Nazir Begum is a lean and thin soft-spoken, polite and graceful old-lady. Before she could speak, her grey hair and deep dark fearful eyes told her tragic story.“My painful life is worth a novel, not just an article, son” she said with a gloomy voice, she told me. “When my husband was martyred, I was given a piece of land and Rs300,000. I sold the land and bought this house in Rawalpindi. I bought this house and since, I lived a dignified life; never requested anybody for help. My husband’s Rs1100 pension helped me raise my two children. My son got scholarship regularly and that reduced my financial burden. Now he gets Rs7000 from his job, the pension and the rent of a portion of the house is helping us make our ends meet.”
One can just imagine the agony of a young woman in this male dominated society, who is widowed at 24, with two kids and decides not to marry again and raise her kids despite all odds.“After becoming a widow, I never wore good colour clothes. My shirt, trouser and scarf would always make no combination. I wouldn’t comb my hair in months and thus I would look like a beggar. My mother-in-law lost her senses after the death of my husband. She slept on his grave, from morning till night, in hot and cold weather, in the hope to hear his voice. She died 10 years after the death of her son.
“Despite an offer I did not let my only son to join the Army. Because I was too scared. A child who has not seen the face of his father, what will be his state of mind? It is unimaginable. Due to my limited income yet I have not married him (son). My husband’s batch fellows have retired as generals; if he could have lived this long, today we would have had a different lifestyle. Those, whose families and quiet lives were destroyed by wars, what remains for them in life? But as a Shaheed (martyr) we are proud of my husband. That is our religious faith.”

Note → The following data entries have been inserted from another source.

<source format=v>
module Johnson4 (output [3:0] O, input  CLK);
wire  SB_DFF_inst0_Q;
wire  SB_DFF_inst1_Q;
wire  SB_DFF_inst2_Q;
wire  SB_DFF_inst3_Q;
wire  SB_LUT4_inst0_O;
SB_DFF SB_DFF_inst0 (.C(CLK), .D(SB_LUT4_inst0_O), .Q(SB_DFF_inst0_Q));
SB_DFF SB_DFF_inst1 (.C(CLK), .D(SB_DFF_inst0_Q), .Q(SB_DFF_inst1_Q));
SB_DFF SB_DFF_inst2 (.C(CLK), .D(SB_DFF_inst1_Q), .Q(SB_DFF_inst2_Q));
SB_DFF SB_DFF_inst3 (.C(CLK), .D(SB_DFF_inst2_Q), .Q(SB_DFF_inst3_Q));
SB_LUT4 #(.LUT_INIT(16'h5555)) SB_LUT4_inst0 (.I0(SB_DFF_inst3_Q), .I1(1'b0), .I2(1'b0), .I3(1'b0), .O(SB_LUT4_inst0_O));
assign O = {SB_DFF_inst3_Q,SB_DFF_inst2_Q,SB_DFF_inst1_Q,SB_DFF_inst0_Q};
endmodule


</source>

Advocating for peace she said, “Our entire family is in the Army and there are such houses where more then one person lost his life in a war between Pakistan and India. Now there should be peace — no more wars and sufferings. Today our economic problems have increased many times than the past. Even the price of vegetable has run out of the common people’s reach. Joblessness is destroying lives of the youth. The use of narcotics has increased and suicides are on the rise. Incompetent and corrupt successive governments took advantage of the war-like situations — it should all come to an end now. We can hope for peace only. There is no remedy to the sufferings my children and I went through, but if there is a permanent truce between Pakistan and India at least there will be no more people like us,” she said.

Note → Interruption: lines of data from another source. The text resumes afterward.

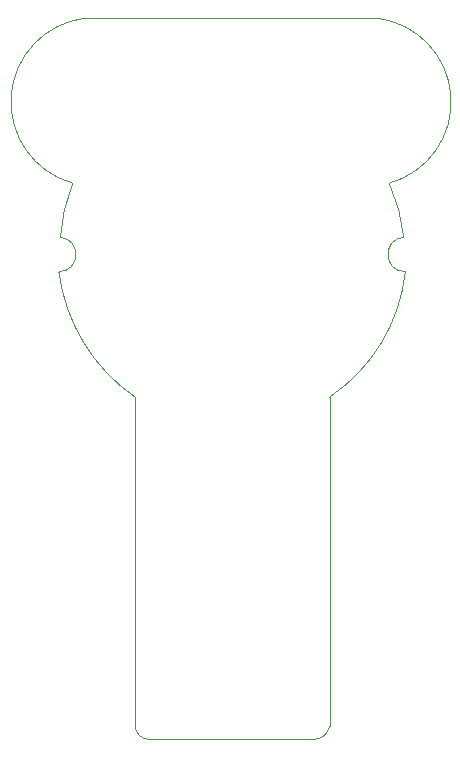
<source format=gbr>
%TF.GenerationSoftware,KiCad,Pcbnew,6.0.2+dfsg-1*%
%TF.CreationDate,2023-02-03T15:07:54+01:00*%
%TF.ProjectId,CoaxBalun,436f6178-4261-46c7-956e-2e6b69636164,rev?*%
%TF.SameCoordinates,Original*%
%TF.FileFunction,Profile,NP*%
%FSLAX46Y46*%
G04 Gerber Fmt 4.6, Leading zero omitted, Abs format (unit mm)*
G04 Created by KiCad (PCBNEW 6.0.2+dfsg-1) date 2023-02-03 15:07:54*
%MOMM*%
%LPD*%
G01*
G04 APERTURE LIST*
%TA.AperFunction,Profile*%
%ADD10C,0.100000*%
%TD*%
G04 APERTURE END LIST*
D10*
X125861231Y-105410000D02*
X125861231Y-77548862D01*
X109402030Y-105410000D02*
G75*
G03*
X110599761Y-106522797I1171921J60395D01*
G01*
X102945817Y-66926406D02*
G75*
G03*
X109402031Y-77548862I15112731J1912118D01*
G01*
X125861231Y-77548862D02*
G75*
G03*
X132281854Y-66925327I-8123333J12161565D01*
G01*
X110599761Y-106522797D02*
X124518961Y-106522797D01*
X102945817Y-66926406D02*
G75*
G03*
X103078577Y-64011716I-11227J1460880D01*
G01*
X109402031Y-105410000D02*
X109402031Y-77548862D01*
X104140000Y-59436000D02*
G75*
G03*
X103078577Y-64011716I12561854J-5324924D01*
G01*
X124518961Y-106522797D02*
G75*
G03*
X125861231Y-105410000I33831J1325123D01*
G01*
X132149094Y-64010637D02*
G75*
G03*
X130910075Y-59436000I-14159959J-1380049D01*
G01*
X130910075Y-59436000D02*
G75*
G03*
X129894075Y-45466000I-1885632J6884809D01*
G01*
X132149094Y-64010637D02*
G75*
G03*
X132281854Y-66925327I119208J-1454939D01*
G01*
X105156000Y-45466000D02*
X129894075Y-45466000D01*
X105156000Y-45466000D02*
G75*
G03*
X104140000Y-59436000I869625J-7085191D01*
G01*
M02*

</source>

It is true that our dreams of peace can come true only when the governments of Pakistan and India are take big initiatives.“President General Pervaiz Musharraf and Prime Minister Atal Bihari Vajpayee have the writ and power to bring peace in this region,” says Mrs Saiqa Malik, daughter of Major Hanif (Shaheed).

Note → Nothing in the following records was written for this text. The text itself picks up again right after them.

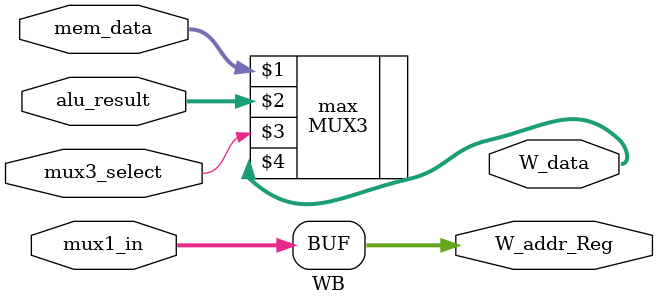
<source format=v>
module WB(mux3_select, mem_data, alu_result, mux1_in, W_data, W_addr_Reg);
    input mux3_select;
    input [3:0]mux1_in;
    input [7:0] mem_data;
    input [7:0] alu_result;

    output [7:0]W_data;
    output [3:0]W_addr_Reg;
    assign W_addr_Reg = mux1_in;
    MUX3 max(mem_data, alu_result, mux3_select, W_data);
    
endmodule

</source>
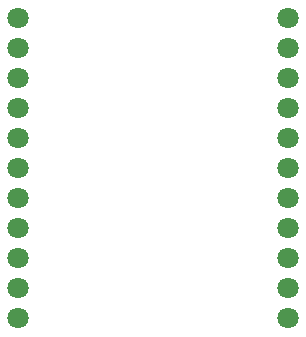
<source format=gbp>
%TF.GenerationSoftware,KiCad,Pcbnew,4.0.6*%
%TF.CreationDate,2017-10-26T23:28:33-04:00*%
%TF.ProjectId,ESP8285Lite,455350383238354C6974652E6B696361,rev?*%
%TF.FileFunction,Paste,Bot*%
%FSLAX46Y46*%
G04 Gerber Fmt 4.6, Leading zero omitted, Abs format (unit mm)*
G04 Created by KiCad (PCBNEW 4.0.6) date 10/26/17 23:28:33*
%MOMM*%
%LPD*%
G01*
G04 APERTURE LIST*
%ADD10C,0.127000*%
%ADD11C,1.799600*%
G04 APERTURE END LIST*
D10*
D11*
X154940000Y-111760000D03*
X154940000Y-109220000D03*
X154940000Y-106680000D03*
X154940000Y-104140000D03*
X154940000Y-101600000D03*
X154940000Y-99060000D03*
X154940000Y-96520000D03*
X154940000Y-93980000D03*
X154940000Y-91440000D03*
X154940000Y-88900000D03*
X154940000Y-86360000D03*
X132080000Y-86360000D03*
X132080000Y-88900000D03*
X132080000Y-91440000D03*
X132080000Y-93980000D03*
X132080000Y-96520000D03*
X132080000Y-99060000D03*
X132080000Y-101600000D03*
X132080000Y-104140000D03*
X132080000Y-106680000D03*
X132080000Y-109220000D03*
X132080000Y-111760000D03*
M02*

</source>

“Out of our countries and on the Internet I have seen tolerance and respect for each other. Muslims, Hindus, Sikhs and Christians all respect each other’s faiths. The hatred is only within the governments and now there should be an end to it.”Saiqa denounced war and said she has just a vivid memory of his father, who died when she was just three-and-half years old.“My younger brother and my life has remained empty of the presence of a father, but our mother did not let us realize it,” she concluded.
Indeed war has given us nothing except miseries. In 1948 my grandfather Mr Snober, in the 1965 my elder uncle Mr Ghulam Akber and in 1971 my younger uncle Mr Amirullah became disabled for life, one after another; while in 1999 my younger brother Ajaz Rehman was martyred in Kargil. No doubt, we are proud of their services to the nation. But today, like millions of other peace-loving people of Pakistan and India, my family and I have also a dream for permanent peace so that happiness and prosperity can touch our lives as well.
President Musharaf as a solder and Prime Minister Vajpayee as a poet/intellectual know better, the importance of peace over war — so let us hope our dreams of peace will come true and the disgusting chapter of hostilities will meet an end.